Like most jobs across industries, the problems that are related to specific jobs will depend heavily on the context of the project and the organization.
For an app development provider that’s following a traditional business model, the major issues faced by project managers and scrum masters usually have to do with embracing an agile delivery model.
This might sound a bit strange, but it does happen because some technology companies that were founded in the 1970s and 1980s also operate as a mobile development provider today.
As they are quite comfortable following a traditional business framework, adopting new working models that celebrate short development cycles and flattening hierarchies might come as a massive shock to the system.
What we’re talking about here is basically change on a massive scale and this will be a huge challenge for enterprises that have been around for decades.
This is the primary reason why these companies are often disrupted by startups who are well versed in using cloud platforms and agile processes to deliver products in a matter of weeks, not years.
But even project managers and scrum masters at startups like an app development service provider will encounter some problems during various iterations. Let’s take a look at the top five!
1. Failure to comprehend the agile and scrum development processes
Something that often comes up if the failure to properly understand how agile development works. In may come as a surprise that there are a large number of software engineers out there who don’t realize that the agile approach will require more discipline and structure than traditional projects.
As a result, if you’re working with a new development team, it might be a good idea to reaffirm the importance of planning and documenting everything. Most of the time clients will make changes during the development cycle, so you need to be prepared to respond to that.
As a scrum master or a project manager, you have to have a start date and end date for each sprint to control and monitor the project. However, it’s important to note that there is no such thing as being 90% complete. At the end of the sprint, something is only done and dusted if you can potentially ship the product.
2. Creating and maintaining synergy across the team
Creating synergy in your team can also be a challenge. Even if you set scrum rules by the textbook, there is no guarantee that the rest of the team will actually follow them.
Achieving this might require some creativity to get everyone on board. As mentioned earlier, everyone grasp of the agile methodology can be drastically different, so again you might have to teach (but not preach) agile concepts to make sure that everyone is on the same page.
3. The hype surrounding scrums
There is a lot of hype surrounding the agile methodology and scrums. It’s often touted to not only solve a few problems but all the issues that plague traditional development projects.

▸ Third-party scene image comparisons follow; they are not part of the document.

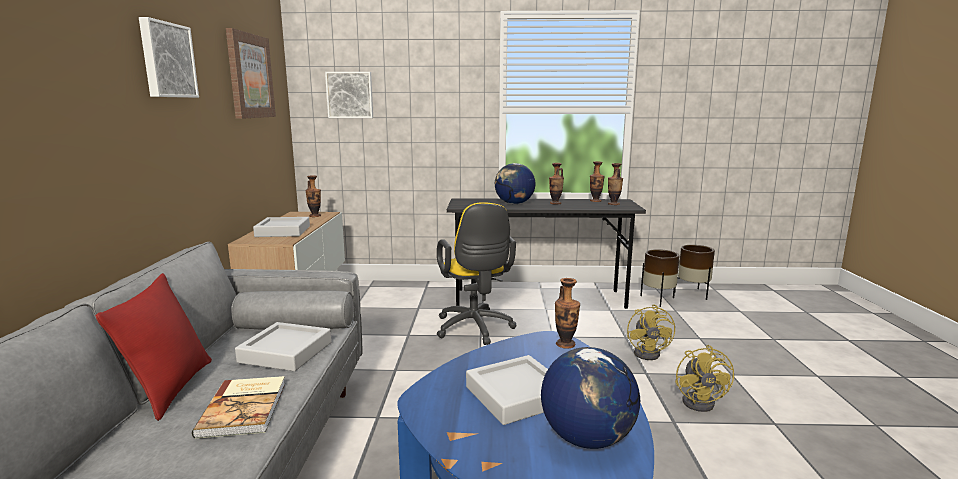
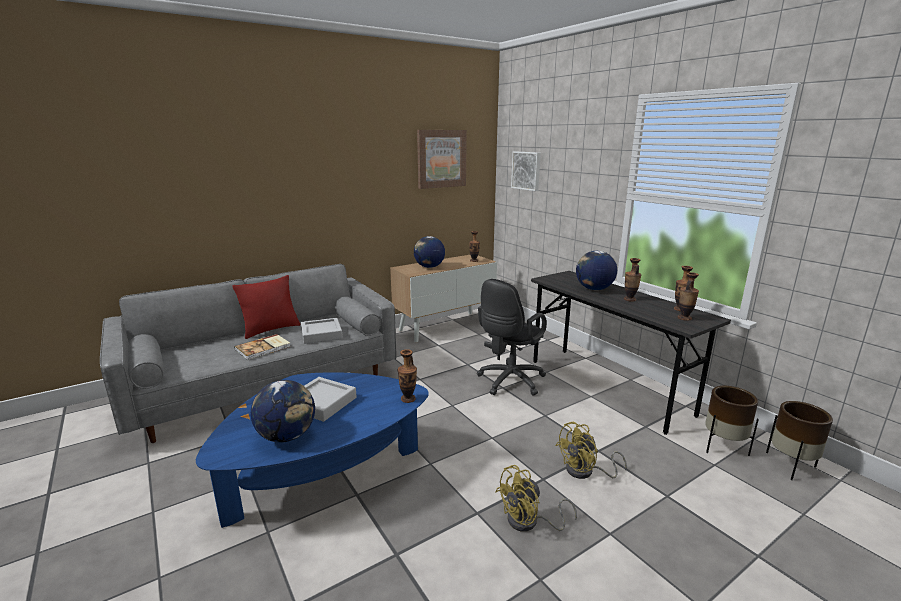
camera: 55 degrees right, 5 degrees up
picture [139,17,199,98] -> none
grey tray [253,217,310,237] -> globe [414,236,445,268]
yellow office chair [437,202,516,345] -> black office chair [477,279,547,396]

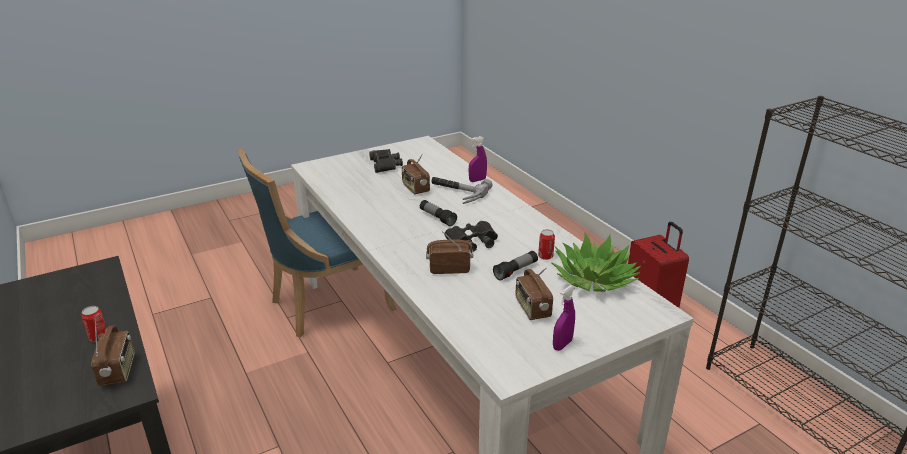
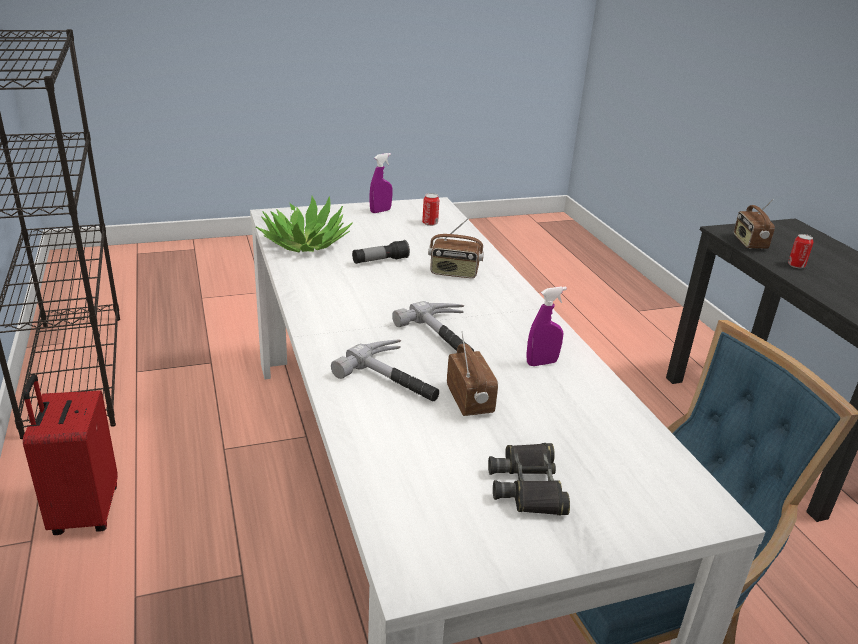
camera: 170 degrees left, 0 degrees up
flashlight [420,200,457,226] -> hammer [392,301,474,352]
black binoculars [444,221,498,252] -> none
purple spray bottle [469,136,487,182] -> purple spray bottle moved to [526,286,567,366]
radio [515,268,553,320] -> none
can [538,229,555,260] -> can moved to [422,193,439,226]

This is simply not true! Instead, this approach deals with problems in a different manner. For example, when you follow the agile methodology, you will be able to identify problems much sooner.
4. Properly defining and prioritizing requirements
If you’re engaged in a scrum, it’s the job of the product owner to define and prioritize requirements. However, doing this can be extremely difficult as it demands a combination of technical knowledge, business analytical skills, impudence, and communication skills to achieve it.
These traits are rarely found in a single individual. As a result, it comes down to the project manager or scrum master to compensate for it.
5. The transfer of risk
In a traditional development project, you will get the client’s project requirements and respond with a budget and a timeline. Once everything is agreed upon, it comes down to the project manager to deliver the product on time and within budget.
If things don’t go according to plan, the blame will lie right at the feet of the project manager (in a psychological sense). The agile methodology recognizes the uncertainties that are inherent in delivering these projects, so it has a different approach to handling risk.
Agile demands the client to share some of the responsibility. This means that it requires them to accept the fact that some project requirements might not be delivered on time.
This doesn’t always work because sometimes you will come across some clients who aren’t willing to accept this responsibility. This can be attributed to the traditional culture of their organization.
As a result, it’s safe to say that incorporating the agile approach to development might be a massive challenge for some project managers and scrum masters, even in the digital age!